College Cup Soccer: Akron, Cavs meet in title game
Published 12:00 am Friday, December 11, 2009
Associated Press
CARY ó Brian Ownby knew he wouldn’t play long, so he made his playing time count.
Ownby entered the game late in the second half and scored in the third minute of overtime, helping Virginia defeat Wake Forest 2-1 on Friday in the NCAA men’s College Cup semifinals.
“I couldn’t feel the cold,” said Ownby, who ripped off his jersey after scoring to start a wild celebration in temperatures dipping below 30 degrees. “It was just the energy and the excitement and everything.”
The Cavaliers will play top-seeded Akron on Sunday for the championship, after the Zips beat North Carolina 5-4 on penalty kicks. The two teams played to a scoreless draw through regulation and two 10-minute overtime periods, before Blair Garvin’s shot into the lower left-hand corner of the net allowed the Zips to advance.
The result for Akron (23-0-1) goes down as a tie, though, leaving the school deadlocked with Indiana’s 1997 team for the NCAA record for most consecutive wins in a season.
Ownby made sure Virginia wouldn’t need penalty kicks to beat Wake Forest, running down the middle of the field to control a long feed from Jonathan Villanueva. Ownby split a pair of Wake Forest defenders and popped the ball over goalkeeper Akira Fitzgerald.

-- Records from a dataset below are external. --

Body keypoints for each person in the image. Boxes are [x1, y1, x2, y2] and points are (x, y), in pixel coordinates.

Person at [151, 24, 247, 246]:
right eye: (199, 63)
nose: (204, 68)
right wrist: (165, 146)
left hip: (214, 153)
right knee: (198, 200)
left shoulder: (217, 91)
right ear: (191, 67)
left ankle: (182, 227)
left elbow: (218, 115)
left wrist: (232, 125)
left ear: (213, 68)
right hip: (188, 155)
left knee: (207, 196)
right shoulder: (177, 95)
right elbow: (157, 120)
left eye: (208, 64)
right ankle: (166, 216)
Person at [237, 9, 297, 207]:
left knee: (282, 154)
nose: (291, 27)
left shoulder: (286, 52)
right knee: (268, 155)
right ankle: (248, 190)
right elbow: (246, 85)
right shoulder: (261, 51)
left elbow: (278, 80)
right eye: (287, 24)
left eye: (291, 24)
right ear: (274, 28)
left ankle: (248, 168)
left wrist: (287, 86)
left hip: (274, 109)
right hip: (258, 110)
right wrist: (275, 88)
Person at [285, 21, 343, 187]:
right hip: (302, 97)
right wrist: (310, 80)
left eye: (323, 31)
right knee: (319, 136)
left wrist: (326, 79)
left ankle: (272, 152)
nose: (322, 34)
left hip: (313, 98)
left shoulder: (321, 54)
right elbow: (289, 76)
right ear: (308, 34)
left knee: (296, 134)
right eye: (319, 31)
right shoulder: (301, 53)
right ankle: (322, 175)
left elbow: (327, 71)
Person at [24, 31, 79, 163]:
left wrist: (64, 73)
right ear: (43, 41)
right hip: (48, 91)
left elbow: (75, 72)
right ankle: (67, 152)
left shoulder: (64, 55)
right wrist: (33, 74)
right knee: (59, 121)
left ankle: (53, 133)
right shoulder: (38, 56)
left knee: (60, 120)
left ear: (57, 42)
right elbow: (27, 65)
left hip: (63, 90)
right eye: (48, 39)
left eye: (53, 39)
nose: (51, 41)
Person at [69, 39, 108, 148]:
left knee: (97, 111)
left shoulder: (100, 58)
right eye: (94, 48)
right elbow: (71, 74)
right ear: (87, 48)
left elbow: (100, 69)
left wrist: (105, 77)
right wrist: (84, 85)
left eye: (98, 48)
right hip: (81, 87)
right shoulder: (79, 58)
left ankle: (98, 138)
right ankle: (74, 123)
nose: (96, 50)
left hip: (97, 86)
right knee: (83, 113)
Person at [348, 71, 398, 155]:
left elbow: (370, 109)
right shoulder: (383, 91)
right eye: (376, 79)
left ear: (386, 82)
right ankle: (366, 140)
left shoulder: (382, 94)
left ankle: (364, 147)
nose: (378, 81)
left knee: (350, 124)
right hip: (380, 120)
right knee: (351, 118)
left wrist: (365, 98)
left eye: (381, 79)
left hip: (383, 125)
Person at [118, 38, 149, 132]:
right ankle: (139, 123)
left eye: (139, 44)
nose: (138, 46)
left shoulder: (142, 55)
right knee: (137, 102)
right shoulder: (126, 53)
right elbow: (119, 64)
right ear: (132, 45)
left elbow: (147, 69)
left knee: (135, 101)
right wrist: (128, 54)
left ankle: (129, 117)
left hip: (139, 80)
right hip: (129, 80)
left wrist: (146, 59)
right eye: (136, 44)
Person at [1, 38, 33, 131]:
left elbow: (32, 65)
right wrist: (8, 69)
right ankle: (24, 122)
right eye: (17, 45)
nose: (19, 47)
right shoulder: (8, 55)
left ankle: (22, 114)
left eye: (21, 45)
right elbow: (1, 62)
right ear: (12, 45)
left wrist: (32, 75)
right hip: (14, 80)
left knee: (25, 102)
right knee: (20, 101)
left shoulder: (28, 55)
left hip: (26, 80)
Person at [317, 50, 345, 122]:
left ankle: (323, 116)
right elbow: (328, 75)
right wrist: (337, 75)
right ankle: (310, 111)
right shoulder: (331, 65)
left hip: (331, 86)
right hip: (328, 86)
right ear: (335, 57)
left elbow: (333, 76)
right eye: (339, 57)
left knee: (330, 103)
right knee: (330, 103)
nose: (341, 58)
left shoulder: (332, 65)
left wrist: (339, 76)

Ownby said he could have played 20 or 30 minutes if needed, and nearly scored with 2:10 remaining in regulation, when Fitzgerald’s sliding save sent the game to overtime.
“I just kicked it as hard as I could, as far as I could,” Villanueva said of his pass from midfield that set up the goal. “He’s faster than anyone else I know, so I figured he would catch up to it wherever it went.”
The No. 2 seed Cavaliers (18-3-3) got past the third-seeded Demon Deacons (17-4-3) for the third time in three meetings between the ACC rivals this season. Virginia eliminated Wake Forest on this field in the conference tournament quarterfinals on Nov. 13, 5-4 on penalty kicks.
Tony Tchani scored in the 55th minute to give Virginia the lead, and Wake Forest’s Corben Bone responded in the 70th minute with the equalizer.
Tchani’s goal also came on an assist from Villanueva. Fitzgerald dived to his left to save a blast by him from just inside the box, and Tchani drove the rebound into the top part of the net for his eighth goal of the season.
As was the case in the first two meetings, the Demon Deacons struggled to solve Virginia’s nation-leading defense. Virginia goalkeeper Diego Restrepo was on his way to his 16th shutout of the season before Bone made something out of nothing.
He dribbled along the end line to the left of the goal, keeping control of the ball and keeping it in bounds just inches away from the stripe. Bone flipped a right-footed shot off Restrepo that deflected into the net, ending Virginia’s streak of 11 consecutive shutouts.
“I thought we owned the game,” said Wake Forest coach Jay Vidovich, whose team was playing in the College Cup for the fourth consecutive season.
“If you look at the quality chances and opportunities in the game, it was clearly Wake Forest. We created quality chances, and we didn’t put them away. That’s where you get punished.”